Not having a father figure in his life was very difficult, Richardson said, and he and his family struggled financially and emotionally.

“Growing up I had a lot of problems not having a father figure," Richardson said. "As I got older, I found it easier to focus on other people’s problems than to focus on my own issues, and this is why I started wanting to study psychology. I literally saw school as a way out."

Like many of the culturally diverse students at ASU, Richardson is a first-generation student and faces a lot of pressure. 

Arthur Glenberg, a psychology professor at ASU, started the concept of ENERGIZE with students like Richardson in mind. 

Glenberg said he saw that a large population of underrepresented students are not advancing in their academic careers even though they have the intellectual capability to do so. 

“I am a cognitive psychologist, and I’ve been here at ASU for 12 years. And the 12 years I have been here there have been zero black graduate students in cognitive psychology and that just says that there is something wrong here," Glenberg said. "Black students are generally underrepresented in sciences, but nonetheless someone has to try to break that cycle."

In 2017, 4% of active psychologists identified as Black/African American according to the report, "Demographics of the U.S. Psychology Workforce," from the American Psychological Association. The same report stated that 85% of active psychologists in 2017 identified as white.
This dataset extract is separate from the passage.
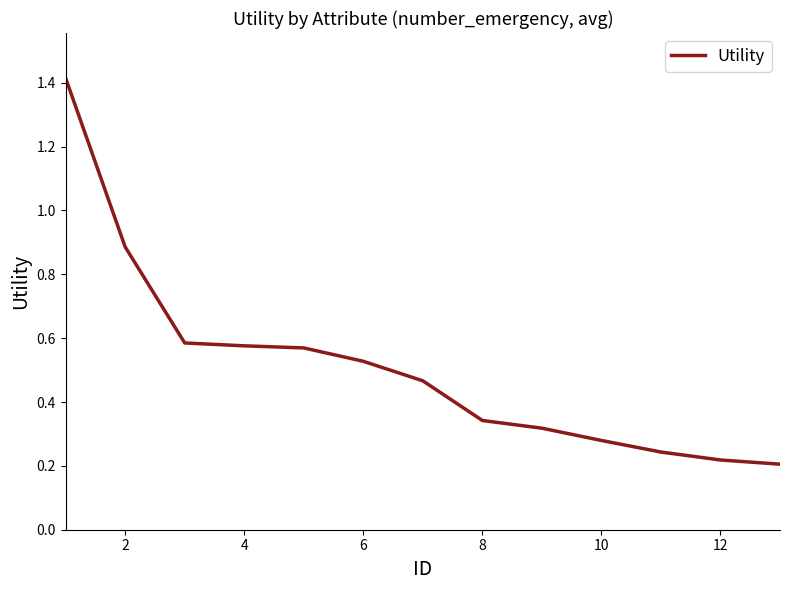

What is the greatest value displayed?

1.4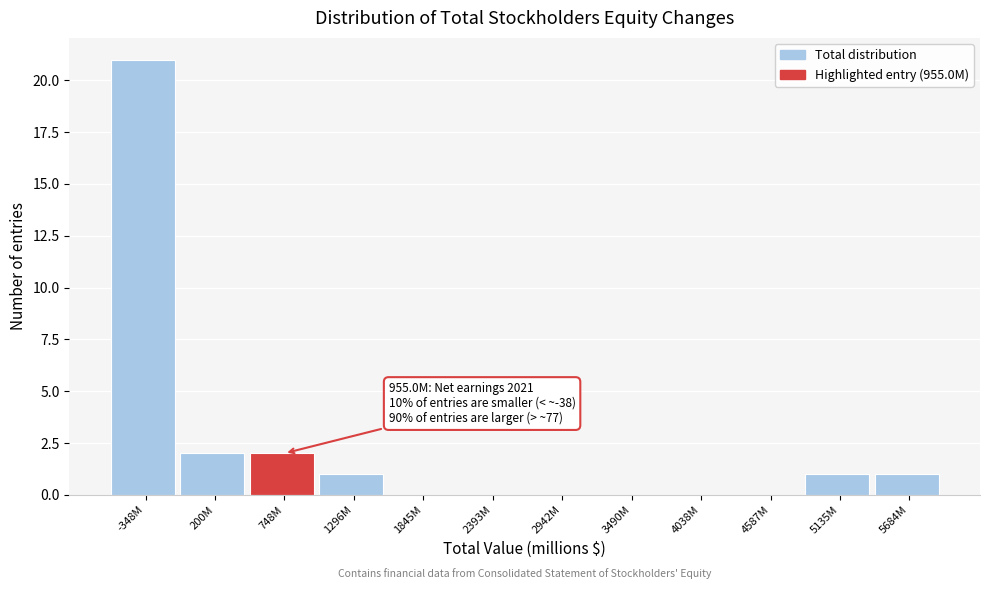

Reading left to right, what are all the values shown in this chart?

-348M=21	200M=2	748M=2	1296M=1	1845M=0	2393M=0	2942M=0	3490M=0	4038M=0	4587M=0	5135M=1	5684M=1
Glenberg said underrepresented students are not only wanted but also needed and appreciated in the psychology department. 

"Psychology is the study of the brain and studies cannot progress much if they continue to be interpreted and controlled by a similar population," Glenberg said. "Diversity is needed for (the psychology department) to grow and prosper." 

Glenberg said a group of about 13 professors in the department are involved, and they began advertising the program on Sept. 24 in classrooms. 

Since then, 18 students have submitted applications for the program.  

While there are no regularly scheduled meetings planned, Glenberg said students in the program will meet with individual professors in private meetings or labs about once a week. 

Amanda Ryan, an academic success specialist for the ASU psychology department, said many underrepresented students can be discouraged to advance scholastically because of academic preparedness or financial issues.

Ryan said the goal of ENERGIZE is to “provide one-on-one mentorship to underrepresented students by breaking down the process into smaller pieces.” 

The first step in this is to get students more experience in scientific psychology by getting them into different lab studies, Ryan and Glenberg said. Connecting students in the program with representatives of labs they're interested in is something Ryan has already begun, she said.

"Everyone deserves the opportunity to succeed, but some just don’t have the means to make it work," Richardson said. "I want to see more people of color prospering and enhancing the psychology field."

Glenberg said a long term goal of the program is to eventually get some of the students onto the ASU psychology faculty.

“I think this program could offer people help and a new door to open way more opportunities from what their career would be to what it can be," Richardson said. "I think it’s really great that ASU cares enough to identify the problem, notice it and want to do something about it. That speaks words for the University as a whole."